1. Solve the following problem using the forward Euler’s method with stepsizes of h = 0.2 and 0.1 using Matlab programs. Compute the error and relative error using the true solution $Y\left(x\right)$. For selected values of $x$, observe the ratio by which the error decreases when $h$ is halved. Plot the numerical solution and true solution on the same figure for each step size.

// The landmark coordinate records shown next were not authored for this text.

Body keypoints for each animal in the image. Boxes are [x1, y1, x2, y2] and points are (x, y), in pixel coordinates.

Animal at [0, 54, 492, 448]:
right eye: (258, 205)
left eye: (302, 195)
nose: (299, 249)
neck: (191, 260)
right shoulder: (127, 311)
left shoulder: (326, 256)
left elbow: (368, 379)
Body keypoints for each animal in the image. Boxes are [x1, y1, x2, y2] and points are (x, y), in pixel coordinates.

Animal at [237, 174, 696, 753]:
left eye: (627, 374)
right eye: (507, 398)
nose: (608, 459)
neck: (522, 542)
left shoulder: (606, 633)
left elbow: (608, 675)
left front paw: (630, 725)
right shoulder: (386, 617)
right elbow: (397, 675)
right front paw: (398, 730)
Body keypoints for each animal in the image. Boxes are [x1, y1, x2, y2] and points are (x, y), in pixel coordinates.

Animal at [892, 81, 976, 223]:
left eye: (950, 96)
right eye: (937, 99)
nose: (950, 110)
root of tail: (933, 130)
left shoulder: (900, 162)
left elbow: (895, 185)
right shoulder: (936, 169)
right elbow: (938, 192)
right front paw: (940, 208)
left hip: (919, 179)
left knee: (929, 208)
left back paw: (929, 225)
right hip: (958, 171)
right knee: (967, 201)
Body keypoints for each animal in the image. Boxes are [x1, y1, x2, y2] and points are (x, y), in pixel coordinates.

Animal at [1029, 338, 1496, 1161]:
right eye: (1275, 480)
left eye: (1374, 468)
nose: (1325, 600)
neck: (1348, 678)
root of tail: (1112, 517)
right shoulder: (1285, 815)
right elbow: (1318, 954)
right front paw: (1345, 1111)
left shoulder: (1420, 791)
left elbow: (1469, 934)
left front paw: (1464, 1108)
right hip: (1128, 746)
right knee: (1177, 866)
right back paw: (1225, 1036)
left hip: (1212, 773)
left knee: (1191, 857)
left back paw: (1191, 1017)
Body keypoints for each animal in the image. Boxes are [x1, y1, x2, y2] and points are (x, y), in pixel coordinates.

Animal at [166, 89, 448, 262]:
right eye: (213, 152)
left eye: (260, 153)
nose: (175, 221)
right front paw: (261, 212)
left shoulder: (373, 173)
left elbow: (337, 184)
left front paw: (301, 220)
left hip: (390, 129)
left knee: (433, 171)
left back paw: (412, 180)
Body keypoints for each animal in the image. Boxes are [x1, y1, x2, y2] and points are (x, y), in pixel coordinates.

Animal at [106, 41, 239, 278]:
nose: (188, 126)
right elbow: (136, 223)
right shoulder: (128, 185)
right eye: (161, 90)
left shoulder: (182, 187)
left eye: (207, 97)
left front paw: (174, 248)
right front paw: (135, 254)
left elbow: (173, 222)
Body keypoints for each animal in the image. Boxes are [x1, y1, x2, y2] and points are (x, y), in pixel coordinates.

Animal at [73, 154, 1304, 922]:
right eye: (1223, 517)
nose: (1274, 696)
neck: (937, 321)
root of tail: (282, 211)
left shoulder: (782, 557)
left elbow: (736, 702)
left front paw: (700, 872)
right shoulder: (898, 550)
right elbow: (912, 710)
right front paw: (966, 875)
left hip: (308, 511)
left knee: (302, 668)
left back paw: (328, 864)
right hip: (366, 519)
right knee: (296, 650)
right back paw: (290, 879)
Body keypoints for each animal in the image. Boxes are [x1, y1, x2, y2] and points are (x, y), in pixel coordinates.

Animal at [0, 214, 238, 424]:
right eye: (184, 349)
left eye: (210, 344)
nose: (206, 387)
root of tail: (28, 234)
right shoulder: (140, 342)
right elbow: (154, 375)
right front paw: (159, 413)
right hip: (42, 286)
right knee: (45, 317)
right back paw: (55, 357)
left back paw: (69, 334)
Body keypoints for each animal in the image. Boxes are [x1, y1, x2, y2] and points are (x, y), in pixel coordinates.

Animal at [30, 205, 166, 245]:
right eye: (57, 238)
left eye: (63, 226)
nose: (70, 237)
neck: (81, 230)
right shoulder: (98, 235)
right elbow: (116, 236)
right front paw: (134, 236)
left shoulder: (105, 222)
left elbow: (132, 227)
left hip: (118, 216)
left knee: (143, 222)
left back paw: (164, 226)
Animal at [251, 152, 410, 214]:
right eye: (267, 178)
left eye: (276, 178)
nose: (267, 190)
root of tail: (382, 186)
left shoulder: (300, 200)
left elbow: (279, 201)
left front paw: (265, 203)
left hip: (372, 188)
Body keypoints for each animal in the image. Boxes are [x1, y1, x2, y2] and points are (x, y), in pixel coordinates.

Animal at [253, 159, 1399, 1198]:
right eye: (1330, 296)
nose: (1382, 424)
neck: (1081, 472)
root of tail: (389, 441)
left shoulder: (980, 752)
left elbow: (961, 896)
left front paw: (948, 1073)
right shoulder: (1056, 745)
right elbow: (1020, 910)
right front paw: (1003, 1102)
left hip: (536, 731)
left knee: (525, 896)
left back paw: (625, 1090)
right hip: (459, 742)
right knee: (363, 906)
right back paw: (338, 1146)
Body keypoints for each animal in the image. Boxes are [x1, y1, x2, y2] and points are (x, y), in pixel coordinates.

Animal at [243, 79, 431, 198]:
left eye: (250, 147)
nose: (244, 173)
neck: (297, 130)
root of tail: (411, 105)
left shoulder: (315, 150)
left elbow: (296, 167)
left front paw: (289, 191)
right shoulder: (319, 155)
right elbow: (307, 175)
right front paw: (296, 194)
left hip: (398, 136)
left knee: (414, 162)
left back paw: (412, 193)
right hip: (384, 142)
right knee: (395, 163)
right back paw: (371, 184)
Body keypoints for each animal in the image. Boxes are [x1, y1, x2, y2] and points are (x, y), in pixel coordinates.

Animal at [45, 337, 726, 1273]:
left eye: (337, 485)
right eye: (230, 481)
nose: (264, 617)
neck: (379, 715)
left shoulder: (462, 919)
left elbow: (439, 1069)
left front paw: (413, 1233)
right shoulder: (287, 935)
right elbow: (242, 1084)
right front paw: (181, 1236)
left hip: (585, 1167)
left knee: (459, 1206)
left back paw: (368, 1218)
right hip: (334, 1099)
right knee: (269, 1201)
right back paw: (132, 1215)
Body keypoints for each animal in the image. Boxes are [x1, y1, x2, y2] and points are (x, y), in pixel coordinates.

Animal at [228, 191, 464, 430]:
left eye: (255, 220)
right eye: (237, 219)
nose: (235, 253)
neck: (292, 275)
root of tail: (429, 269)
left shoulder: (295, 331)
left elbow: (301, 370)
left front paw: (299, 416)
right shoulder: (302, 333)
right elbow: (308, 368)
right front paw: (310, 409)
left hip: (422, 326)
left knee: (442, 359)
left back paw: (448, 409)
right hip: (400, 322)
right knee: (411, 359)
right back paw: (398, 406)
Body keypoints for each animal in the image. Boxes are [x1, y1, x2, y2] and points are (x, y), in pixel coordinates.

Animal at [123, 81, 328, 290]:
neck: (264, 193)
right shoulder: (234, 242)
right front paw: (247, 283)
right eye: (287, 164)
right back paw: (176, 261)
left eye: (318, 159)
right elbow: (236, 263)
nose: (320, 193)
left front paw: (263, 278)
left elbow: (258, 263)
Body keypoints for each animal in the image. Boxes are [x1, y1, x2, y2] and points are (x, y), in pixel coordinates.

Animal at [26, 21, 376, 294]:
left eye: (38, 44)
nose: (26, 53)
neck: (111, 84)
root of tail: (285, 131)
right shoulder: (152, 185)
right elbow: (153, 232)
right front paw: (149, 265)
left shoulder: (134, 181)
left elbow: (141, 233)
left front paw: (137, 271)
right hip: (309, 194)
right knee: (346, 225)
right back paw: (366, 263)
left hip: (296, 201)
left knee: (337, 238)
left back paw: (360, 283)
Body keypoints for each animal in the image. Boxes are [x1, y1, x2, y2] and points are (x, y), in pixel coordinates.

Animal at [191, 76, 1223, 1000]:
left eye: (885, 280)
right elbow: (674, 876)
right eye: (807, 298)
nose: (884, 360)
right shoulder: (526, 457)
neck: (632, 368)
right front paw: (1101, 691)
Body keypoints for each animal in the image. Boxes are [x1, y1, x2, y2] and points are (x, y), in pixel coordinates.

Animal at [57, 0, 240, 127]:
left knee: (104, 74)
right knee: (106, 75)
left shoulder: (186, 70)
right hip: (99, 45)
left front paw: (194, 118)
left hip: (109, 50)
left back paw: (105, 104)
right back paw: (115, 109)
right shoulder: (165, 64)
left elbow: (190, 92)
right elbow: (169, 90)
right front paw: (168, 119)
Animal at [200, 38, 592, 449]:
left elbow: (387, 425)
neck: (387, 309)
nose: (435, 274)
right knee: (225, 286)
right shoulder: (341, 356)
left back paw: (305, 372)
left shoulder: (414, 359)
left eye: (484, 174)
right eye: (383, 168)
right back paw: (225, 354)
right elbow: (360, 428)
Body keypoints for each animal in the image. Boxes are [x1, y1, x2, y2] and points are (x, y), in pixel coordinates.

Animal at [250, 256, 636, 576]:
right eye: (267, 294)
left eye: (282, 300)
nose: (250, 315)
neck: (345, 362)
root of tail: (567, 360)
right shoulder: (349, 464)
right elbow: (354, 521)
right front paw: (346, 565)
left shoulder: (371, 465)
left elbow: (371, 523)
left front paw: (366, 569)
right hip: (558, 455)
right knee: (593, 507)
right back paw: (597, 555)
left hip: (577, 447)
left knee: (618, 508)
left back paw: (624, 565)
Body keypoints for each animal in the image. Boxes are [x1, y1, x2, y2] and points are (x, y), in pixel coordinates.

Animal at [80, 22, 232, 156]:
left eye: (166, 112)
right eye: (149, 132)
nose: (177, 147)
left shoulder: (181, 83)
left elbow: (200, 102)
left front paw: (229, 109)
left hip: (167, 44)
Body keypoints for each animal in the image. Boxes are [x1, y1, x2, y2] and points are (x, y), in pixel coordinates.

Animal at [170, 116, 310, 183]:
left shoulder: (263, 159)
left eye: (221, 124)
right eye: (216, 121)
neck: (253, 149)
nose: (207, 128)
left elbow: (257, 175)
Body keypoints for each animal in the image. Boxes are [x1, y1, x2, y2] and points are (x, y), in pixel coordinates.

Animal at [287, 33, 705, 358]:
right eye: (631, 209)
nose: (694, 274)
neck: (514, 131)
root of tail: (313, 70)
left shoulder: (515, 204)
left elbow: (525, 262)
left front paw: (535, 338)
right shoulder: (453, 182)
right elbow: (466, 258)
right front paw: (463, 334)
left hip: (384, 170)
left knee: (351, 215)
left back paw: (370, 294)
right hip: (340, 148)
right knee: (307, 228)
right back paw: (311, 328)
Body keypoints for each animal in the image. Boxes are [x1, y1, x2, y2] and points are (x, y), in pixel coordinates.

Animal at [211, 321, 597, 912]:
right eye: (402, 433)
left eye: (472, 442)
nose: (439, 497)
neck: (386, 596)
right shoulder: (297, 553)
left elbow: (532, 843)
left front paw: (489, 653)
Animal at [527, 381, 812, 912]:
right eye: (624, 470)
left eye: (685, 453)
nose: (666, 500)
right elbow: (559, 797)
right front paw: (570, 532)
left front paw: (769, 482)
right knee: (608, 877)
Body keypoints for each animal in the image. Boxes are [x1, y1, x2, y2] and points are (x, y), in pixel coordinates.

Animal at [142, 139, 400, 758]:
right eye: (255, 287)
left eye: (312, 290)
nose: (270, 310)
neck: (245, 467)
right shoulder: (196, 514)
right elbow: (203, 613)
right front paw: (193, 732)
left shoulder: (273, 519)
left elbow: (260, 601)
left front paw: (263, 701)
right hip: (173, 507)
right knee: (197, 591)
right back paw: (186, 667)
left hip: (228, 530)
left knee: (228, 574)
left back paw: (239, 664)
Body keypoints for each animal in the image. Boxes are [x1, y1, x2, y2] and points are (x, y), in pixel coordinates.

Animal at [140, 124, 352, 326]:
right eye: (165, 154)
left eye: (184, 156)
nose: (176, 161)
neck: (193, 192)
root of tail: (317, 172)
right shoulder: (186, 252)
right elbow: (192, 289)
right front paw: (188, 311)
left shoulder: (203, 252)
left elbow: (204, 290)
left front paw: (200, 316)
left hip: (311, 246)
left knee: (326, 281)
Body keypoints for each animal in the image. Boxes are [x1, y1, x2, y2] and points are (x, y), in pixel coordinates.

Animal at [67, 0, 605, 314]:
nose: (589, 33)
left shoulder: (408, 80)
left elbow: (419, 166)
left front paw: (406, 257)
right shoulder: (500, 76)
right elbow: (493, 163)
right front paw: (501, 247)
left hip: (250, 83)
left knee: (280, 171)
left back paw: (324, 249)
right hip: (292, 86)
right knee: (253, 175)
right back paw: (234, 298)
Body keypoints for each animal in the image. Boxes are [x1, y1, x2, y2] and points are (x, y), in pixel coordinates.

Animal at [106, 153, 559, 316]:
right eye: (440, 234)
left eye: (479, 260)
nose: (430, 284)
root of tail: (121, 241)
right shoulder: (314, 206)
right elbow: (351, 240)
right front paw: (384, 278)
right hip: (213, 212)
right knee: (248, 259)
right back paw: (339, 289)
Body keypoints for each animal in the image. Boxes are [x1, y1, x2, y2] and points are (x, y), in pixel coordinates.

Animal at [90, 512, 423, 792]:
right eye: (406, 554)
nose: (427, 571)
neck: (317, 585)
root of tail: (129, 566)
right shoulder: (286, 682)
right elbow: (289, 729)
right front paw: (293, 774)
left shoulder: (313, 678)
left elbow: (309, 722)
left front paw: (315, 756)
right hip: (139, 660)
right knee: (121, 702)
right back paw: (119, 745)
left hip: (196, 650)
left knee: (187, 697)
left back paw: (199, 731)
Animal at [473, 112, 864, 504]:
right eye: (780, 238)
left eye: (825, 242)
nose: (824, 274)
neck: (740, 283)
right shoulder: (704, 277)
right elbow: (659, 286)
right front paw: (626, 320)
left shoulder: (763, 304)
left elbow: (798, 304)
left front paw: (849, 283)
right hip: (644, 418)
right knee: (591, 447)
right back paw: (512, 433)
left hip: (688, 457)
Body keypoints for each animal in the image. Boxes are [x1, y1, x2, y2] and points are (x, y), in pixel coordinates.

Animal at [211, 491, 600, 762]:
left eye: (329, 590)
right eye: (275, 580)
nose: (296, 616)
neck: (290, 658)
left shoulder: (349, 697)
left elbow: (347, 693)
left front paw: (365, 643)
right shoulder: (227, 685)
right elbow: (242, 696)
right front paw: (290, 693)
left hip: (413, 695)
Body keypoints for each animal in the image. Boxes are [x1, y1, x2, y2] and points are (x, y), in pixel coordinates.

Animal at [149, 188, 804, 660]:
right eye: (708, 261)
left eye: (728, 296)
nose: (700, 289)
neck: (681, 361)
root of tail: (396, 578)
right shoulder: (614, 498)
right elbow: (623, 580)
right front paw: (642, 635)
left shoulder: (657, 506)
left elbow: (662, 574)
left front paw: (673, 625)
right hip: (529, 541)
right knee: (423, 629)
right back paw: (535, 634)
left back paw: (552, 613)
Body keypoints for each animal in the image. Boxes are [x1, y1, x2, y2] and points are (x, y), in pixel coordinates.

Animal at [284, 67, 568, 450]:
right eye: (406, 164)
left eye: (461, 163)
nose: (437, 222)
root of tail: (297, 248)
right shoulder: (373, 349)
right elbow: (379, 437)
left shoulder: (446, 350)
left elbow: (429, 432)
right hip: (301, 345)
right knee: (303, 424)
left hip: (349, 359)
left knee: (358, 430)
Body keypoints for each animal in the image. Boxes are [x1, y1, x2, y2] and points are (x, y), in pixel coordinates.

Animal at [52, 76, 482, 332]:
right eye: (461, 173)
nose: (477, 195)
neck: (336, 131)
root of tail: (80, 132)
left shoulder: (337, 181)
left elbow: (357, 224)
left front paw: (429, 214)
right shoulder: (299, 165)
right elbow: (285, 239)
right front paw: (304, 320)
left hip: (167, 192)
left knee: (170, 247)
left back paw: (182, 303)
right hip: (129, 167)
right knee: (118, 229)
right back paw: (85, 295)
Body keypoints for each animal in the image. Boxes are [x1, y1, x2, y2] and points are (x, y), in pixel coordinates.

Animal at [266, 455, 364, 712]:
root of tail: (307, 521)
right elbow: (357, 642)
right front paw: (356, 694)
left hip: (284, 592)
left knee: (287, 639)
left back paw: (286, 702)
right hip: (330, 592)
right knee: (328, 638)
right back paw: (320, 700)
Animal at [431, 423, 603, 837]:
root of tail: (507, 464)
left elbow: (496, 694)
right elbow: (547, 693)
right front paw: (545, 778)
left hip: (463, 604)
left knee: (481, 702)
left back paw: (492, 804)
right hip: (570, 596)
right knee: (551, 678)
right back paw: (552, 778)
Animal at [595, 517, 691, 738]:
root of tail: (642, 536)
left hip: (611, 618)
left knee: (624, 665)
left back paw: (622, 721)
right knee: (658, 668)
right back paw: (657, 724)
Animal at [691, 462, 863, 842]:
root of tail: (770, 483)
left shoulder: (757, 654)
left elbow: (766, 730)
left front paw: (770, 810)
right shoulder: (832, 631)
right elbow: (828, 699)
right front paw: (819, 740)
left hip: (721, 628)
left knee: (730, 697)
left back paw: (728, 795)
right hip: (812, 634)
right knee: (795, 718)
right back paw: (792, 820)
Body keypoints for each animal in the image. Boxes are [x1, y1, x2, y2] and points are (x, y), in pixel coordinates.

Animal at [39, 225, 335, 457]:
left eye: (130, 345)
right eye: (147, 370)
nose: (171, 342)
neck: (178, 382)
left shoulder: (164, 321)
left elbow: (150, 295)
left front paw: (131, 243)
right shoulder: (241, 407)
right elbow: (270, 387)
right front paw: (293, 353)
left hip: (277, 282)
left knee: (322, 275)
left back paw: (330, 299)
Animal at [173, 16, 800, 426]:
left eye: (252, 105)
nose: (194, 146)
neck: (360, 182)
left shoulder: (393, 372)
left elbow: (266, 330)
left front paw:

   $Y'(x)=xe^{-x}-Y(x),\;0\leq x\leq10,\;Y(0)=1;$

   The true solution is

   $Y(x)=(1+\frac{x^2}2)e^{-x}$

   Solution:

   clear
   clc
   h = 0.2;
   x = 0:h:10;
   f = (1 + (x.^2) / 2) .* exp(-1 .* x);
   df = x .* exp(-1 .* x) - (1 + (x.^2) / 2) .* exp(-1 .* x);
   df_fd(1) = NaN;
   
   for i = 2:length(x)
       df_fd(i) = (f(i) - f(i - 1)) / h;
   end
   
   plot(x, df, 'r', x, df_fd, 'bo');
   hold on
   
   h = 0.1;
   
   x = 0:h:10;
   f = (1 + (x.^2) / 2) .* exp(-1 .* x);
   df = x .* exp(-1 .* x) - (1 + (x.^2) / 2) .* exp(-1 .* x);
   df_fd(1) = NaN;
   
   for i = 2:length(x)
       df_fd(i) = (f(i) - f(i - 1)) / h;
   end
   
   plot(x, df_fd, 'k*');

2. Use the backward Euler’s method to solve the following problem: Consider the linear equation

   $Y'(x)=\lambda Y(x)+(1-\lambda)\cos(x)-(1+x)\sin(x),\;Y(0)=1;$

   The true solution is $Y(x)=\sin(x)+cos(x)$. Solve this problem with several values of $\lambda$ and $h$, for $0\;\leq\;x\;\leq\;10$. Plot the numerical solution and true solution on the same figure for each stepsize and comment on the results.
   (a) $\lambda\;=\;-1;\;h\;=\;0.25\;and\;0.125.$

   Solution:

   clear
   clc
   
   lamada = -1;
   
   h = 0.25;
   x = 0:h:10;
   
   df = lamada .* (sin(x) + cos(x)) + (1 - lamada) .* cos(x) - (1 + lamada) .* sin(x);
   f = sin(x) + cos(x);
   df_fd(length(x)) = NaN;
   
   
   for i = 1:length(x) - 1
       df_fd(i) = (f(i + 1) - f(i)) / h;
   end
   
   plot(x, df, 'r', x, df_fd, 'bo');
   hold on
   
   h = 0.125;
   x = 0:h:10;
   df = lamada .* (sin(x) + cos(x)) + (1 - lamada) .* cos(x) - (1 + lamada) .* sin(x);
   f = sin(x) + cos(x);
   df_fd(length(x)) = NaN;
   
   for i = 1:length(x) - 1
       df_fd(i) = (f(i + 1) - f(i)) / h;
   end
   
   plot(x, df_fd, 'k*');

   (b) $\lambda\;=\;1;\;h\;=\;0.25\;and\;0.125.$

   Solution:

   clear
   clc
   
   lamada = 1;
   
   h = 0.25;
   x = 0:h:10;
   
   df = lamada .* (sin(x) + cos(x)) + (1 - lamada) .* cos(x) - (1 + lamada) .* sin(x);
   f = sin(x) + cos(x);
   df_fd(length(x)) = NaN;
   
   
   for i = 1:length(x) - 1
       df_fd(i) = (f(i + 1) - f(i)) / h;
   end
   
   plot(x, df, 'r', x, df_fd, 'bo');
   hold on
   
   h = 0.125;
   x = 0:h:10;
   df = lamada .* (sin(x) + cos(x)) + (1 - lamada) .* cos(x) - (1 + lamada) .* sin(x);
   f = sin(x) + cos(x);
   df_fd(length(x)) = NaN;
   
   for i = 1:length(x) - 1
       df_fd(i) = (f(i + 1) - f(i)) / h;
   end
   
   plot(x, df_fd, 'k*');